Ian Woolley: Ours is 8,000 miles. I think the company car is here to stay.
Amanda Willmore: We offer a cash allowance but drivers can opt back into our company car scheme. We are seeing that.
What role does the internet and technology play in your day-to-day fleet operations? What percentage of communication with suppliers is now via the internet?
Kevin Boxall: If the data is not accurate, it’s a nightmare. We put links to Fleet News stories relevant to our drivers on an intranet site. We also put our new fleet choice on it.
Ian Woolley: Technology helps enormously with internet links to relevant sites such as the DVLA, HMRC, Fleet News and ACFO. The downside is the amount of emails you get. We’ve got an intranet site with links to manufacturers we use.
Nathan Green: We reduced time by using online quoting. Otherwise it’s a massive amount of work.
Lorraine Farnon: Online is vital to our business. A total of 30% of our corporate business is done online and 25% of consumer is through the web.

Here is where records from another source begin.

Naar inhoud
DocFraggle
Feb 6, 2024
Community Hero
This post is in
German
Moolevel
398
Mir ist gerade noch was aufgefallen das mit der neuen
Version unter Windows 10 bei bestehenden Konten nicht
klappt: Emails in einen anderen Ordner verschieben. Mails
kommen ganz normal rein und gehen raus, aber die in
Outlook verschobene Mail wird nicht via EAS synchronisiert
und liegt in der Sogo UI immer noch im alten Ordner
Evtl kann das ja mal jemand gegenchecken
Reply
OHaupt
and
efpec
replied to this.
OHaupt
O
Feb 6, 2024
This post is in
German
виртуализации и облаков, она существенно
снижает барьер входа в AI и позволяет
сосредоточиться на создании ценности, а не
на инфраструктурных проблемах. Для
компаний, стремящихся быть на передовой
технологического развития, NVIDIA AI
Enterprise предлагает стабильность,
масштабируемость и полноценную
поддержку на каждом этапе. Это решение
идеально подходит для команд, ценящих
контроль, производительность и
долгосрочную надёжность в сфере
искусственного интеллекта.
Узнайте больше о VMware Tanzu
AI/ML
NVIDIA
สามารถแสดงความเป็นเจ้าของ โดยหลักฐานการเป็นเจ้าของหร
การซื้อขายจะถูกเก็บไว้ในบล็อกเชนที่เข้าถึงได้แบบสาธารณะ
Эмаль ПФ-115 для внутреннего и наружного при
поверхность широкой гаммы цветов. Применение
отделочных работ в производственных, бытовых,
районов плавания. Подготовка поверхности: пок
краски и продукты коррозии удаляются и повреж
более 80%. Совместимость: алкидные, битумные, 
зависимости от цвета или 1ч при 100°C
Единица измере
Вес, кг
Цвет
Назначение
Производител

In-car gadgets, ranging from phones to sat-nav, are a significant distraction for drivers. Do your drivers have access to this equipment and if so what issues has it caused and how are you tackling them?

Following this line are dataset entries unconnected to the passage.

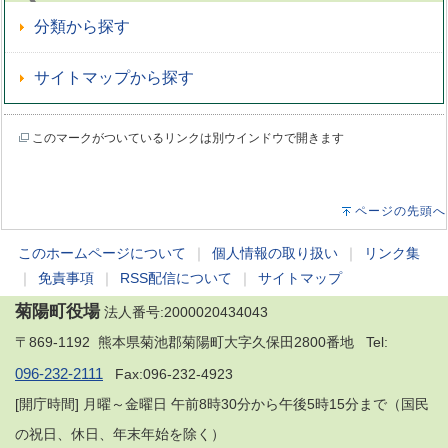
分類から探す
サイトマップから探す
このマークがついているリンクは別ウインドウで開きます
ページの先頭へ
このホームページについて
｜
個人情報の取り扱い
｜
リンク集
｜
免責事項
｜
RSS配信について
｜
サイトマップ
菊陽町役場
法人番号:2000020434043
〒869-1192 熊本県菊池郡菊陽町大字久保田2800番地 Tel:
096-232-2111
Fax:096-232-4923
[開庁時間] 月曜～金曜日 午前8時30分から午後5時15分まで（国民
の祝日、休日、年末年始を除く）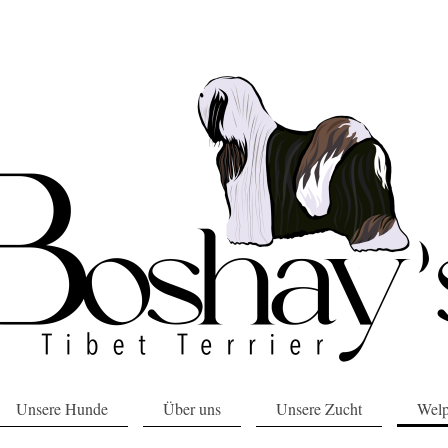
Unsere Hunde
Über uns
Unsere Zucht
Wel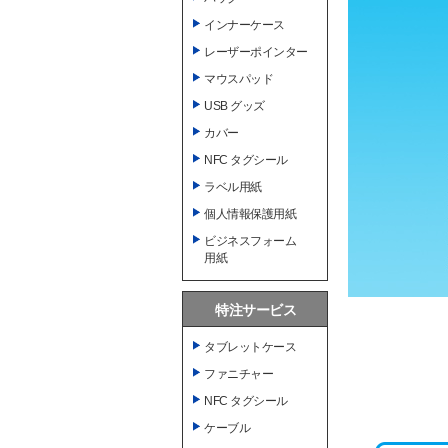
インナーケース
レーザーポインター
マウスパッド
USB グッズ
カバー
NFC タグシール
ラベル用紙
個人情報保護用紙
ビジネスフォーム
用紙
特注サービス
タブレットケース
ファニチャー
NFC タグシール
ケーブル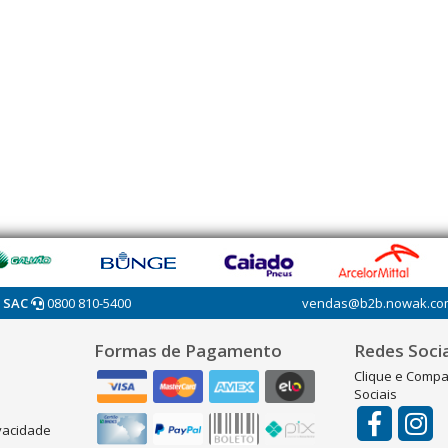
SAC
0800 810-5400
vendas@b2b.nowak.co
Formas de Pagamento
Redes Socia
Clique e Compa
Sociais
ivacidade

Nathan Green: We don’t advocate hands-free kits of any description, although we do allow Bluetooth options.
Julie Ward: Our drivers can receive a hands-free call, but not make one.
David Dilkes: The problem is equipment getting stolen. We’ve had two sat-nav units taken, one was left on display. We’ve also had laptops stolen from cars, including when the vehicle’s been parked in a hotel car park.
Leigh Weston: Our drivers are not allowed to leave equipment in their boots overnight. Sat-nav has to be programmed before they start moving.
Kevin Boxall: We’ve had incidents of smash-and-grab at traffic lights. It’s always going to be an issue.
Smoking in company vans is banned in Scotland, while drivers can’t smoke in company cars or vans in Ireland. With smoking bans set to arrive in England next year, what is your company doing about its policies?
Leigh Weston: We don’t allow smoking in any of our cars.
Julie Ward: Our policy says we prefer drivers not to smoke in cars because it affects the residual value. We have stickers on the window asking the public to call us if they see one of our drivers smoking.
Lorraine Farnon: Where there is not an enforced law it is very difficult for us. Enforcing it where there is law is difficult too. We put stickers on dashboards in vans reminding drivers not to smoke in Scotland.
David Dilkes: Smoking in vehicles is a health and safety issue – is it not careless driving?
Ian Woolley: It’s ridiculous to have one law in Scotland and another in England. Just ban it.
If there was one new service a company could provide you to help you do your job better, what
would it be?
Ian Woolley: Comparing lease costs from different companies can be time-wasting. Something to help us would be good.
Kevin Boxall: Tendering is quite tortuous too.